In last week's TES, he said previous experience outside the classroom is necessary if a teacher is going to develop creativity and intellectual curiosity.
"Philip Pullman, who do you think you are?" said 28-year-old Markette, from Brighouse, west Yorkshire. "Pupils need teachers with enthusiasm, verve and passion. I feel fully experienced, thank you very much."
However, some contributors commended Mr Pullman for making a valid point, but suggested his selection of 35 as an appropriate cut-off age was somewhat arbitrary.
David, from Stafford, said: "By the age of 31 I'd fought in a war, gone back to uni and had walked on the wild side. I don't expect some wishy-washy writer to preach to me about life experience."
Others offered amendments of their own. "Until you are over 35, you don't realise how much you didn't know earlier. How about not being allowed to be a teacher until you've had a family?" said Vanessa, from Cowes on the Isle of Wight.
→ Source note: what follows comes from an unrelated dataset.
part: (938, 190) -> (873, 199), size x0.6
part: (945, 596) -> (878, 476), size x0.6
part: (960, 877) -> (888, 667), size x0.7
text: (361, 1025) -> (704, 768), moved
Away from the online discussion board there were practical concerns, which echoed across the profession. Steve Lesik, 52-year-old deputy head at Chesterton community college, in Cambridge, went into teaching at the age of 21.
"I didn't feel there was anything lacking when I went into teaching. Some of the best preparation I had was working in an abattoir, where I met a variety of people," he said.
"But I don't think we have any choice at the moment, because of the recruitment crisis. Philip Pullman doesn't appreciate the pressure we're under."
Lois Mills, a 25-year-old newly-qualified English teacher, at Dowdales school, in Cumbria, said: "Hell, if we all went into teaching at 35, we wouldn't have a pension to fund ourselves. We'd be working until we were 90."